What you are asked to do: Each line in the material below, starting at the one that contains "index mcp: (146, 98)" and ending at the one that contains "ring pip: (199, 232)", should be repeated exactly; the pictures should not.

Data provided:

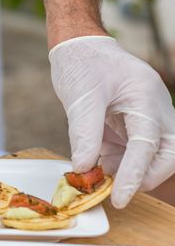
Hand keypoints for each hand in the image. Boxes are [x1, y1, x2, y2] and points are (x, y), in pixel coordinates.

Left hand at [49, 35, 174, 207]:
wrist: (80, 48)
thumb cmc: (84, 64)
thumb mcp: (81, 97)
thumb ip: (84, 133)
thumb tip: (84, 168)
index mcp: (146, 98)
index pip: (149, 144)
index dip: (137, 174)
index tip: (121, 197)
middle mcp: (153, 110)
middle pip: (167, 154)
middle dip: (146, 177)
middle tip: (117, 193)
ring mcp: (144, 119)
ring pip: (151, 157)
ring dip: (129, 173)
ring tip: (99, 179)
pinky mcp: (130, 127)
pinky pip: (131, 153)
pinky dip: (117, 165)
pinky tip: (96, 167)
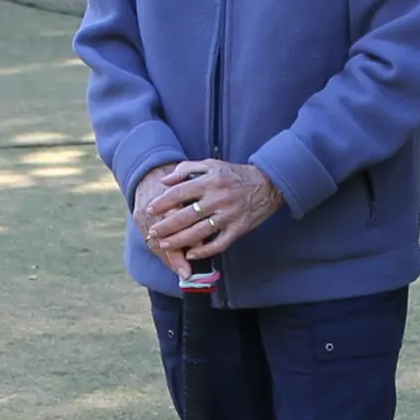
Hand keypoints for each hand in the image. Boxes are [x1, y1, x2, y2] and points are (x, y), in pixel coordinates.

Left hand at [137, 159, 282, 272]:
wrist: (268, 184)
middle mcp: (218, 199)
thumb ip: (186, 169)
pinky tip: (190, 254)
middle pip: (186, 216)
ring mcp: (229, 215)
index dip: (163, 202)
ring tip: (165, 245)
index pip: (180, 193)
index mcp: (210, 181)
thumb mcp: (211, 164)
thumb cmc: (235, 174)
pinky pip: (219, 244)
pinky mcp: (238, 229)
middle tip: (152, 232)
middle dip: (166, 226)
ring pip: (199, 232)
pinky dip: (203, 251)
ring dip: (179, 241)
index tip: (151, 210)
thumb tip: (165, 181)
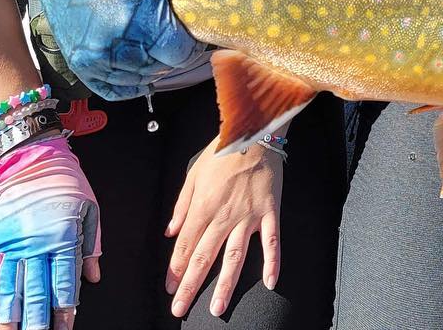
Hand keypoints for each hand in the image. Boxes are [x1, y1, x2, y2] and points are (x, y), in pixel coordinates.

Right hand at [0, 136, 101, 329]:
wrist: (33, 156)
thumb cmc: (65, 182)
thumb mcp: (90, 210)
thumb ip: (91, 246)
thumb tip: (94, 276)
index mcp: (62, 237)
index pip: (64, 283)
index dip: (65, 309)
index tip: (65, 327)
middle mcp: (36, 243)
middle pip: (35, 291)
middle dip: (37, 320)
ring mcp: (12, 241)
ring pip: (10, 286)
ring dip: (10, 314)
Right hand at [25, 0, 209, 100]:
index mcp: (136, 19)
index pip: (182, 54)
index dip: (192, 40)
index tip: (190, 24)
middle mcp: (110, 44)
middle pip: (162, 68)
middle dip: (172, 49)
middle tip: (172, 26)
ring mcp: (89, 56)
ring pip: (139, 80)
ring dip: (152, 64)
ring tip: (154, 36)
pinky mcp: (76, 59)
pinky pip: (113, 88)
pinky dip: (129, 79)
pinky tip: (139, 58)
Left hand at [165, 137, 283, 318]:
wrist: (254, 132)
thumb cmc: (222, 152)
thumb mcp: (193, 173)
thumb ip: (181, 204)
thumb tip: (170, 231)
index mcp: (203, 206)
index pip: (185, 245)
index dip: (175, 269)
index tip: (170, 288)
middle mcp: (224, 215)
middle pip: (205, 257)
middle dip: (190, 286)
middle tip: (180, 309)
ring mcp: (249, 216)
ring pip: (235, 257)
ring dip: (225, 285)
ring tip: (217, 308)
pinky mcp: (270, 212)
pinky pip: (272, 241)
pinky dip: (272, 263)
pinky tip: (269, 282)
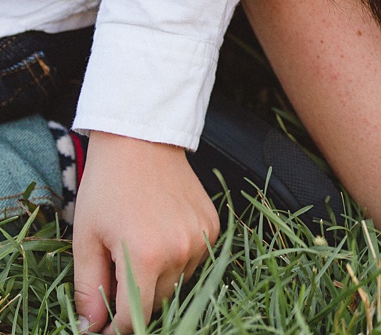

Answer section:
index mcp: (146, 98)
index pip: (149, 144)
index dip: (137, 174)
index tip: (121, 197)
middle mcp: (153, 110)
middle pip: (167, 154)
middle dip: (146, 177)
middle tip: (117, 193)
ring mcp: (144, 119)
ring pip: (151, 157)
ring dip: (129, 173)
ring tip: (99, 179)
pinky mcp: (130, 127)
pinky pip: (131, 153)
pinky dip: (117, 165)
pinky tip: (96, 167)
Hand keypoints for each hand in the image. Boxes are [x1, y1, x2, y2] and points are (x, y), in pixel coordinates.

Left hand at [137, 159, 282, 272]:
wrist: (268, 184)
middle mcp: (218, 199)
thumb ip: (186, 169)
pinky tip: (190, 254)
middle pip: (186, 216)
ring mcp: (229, 215)
index dip: (163, 202)
ring tip: (165, 245)
index pip: (180, 193)
index mcp: (210, 181)
thumb mcp: (211, 164)
thumb cmc: (235, 174)
pinky pip: (219, 244)
pinky mcp: (238, 229)
middle tip: (152, 232)
middle dip: (166, 226)
ring pip: (199, 232)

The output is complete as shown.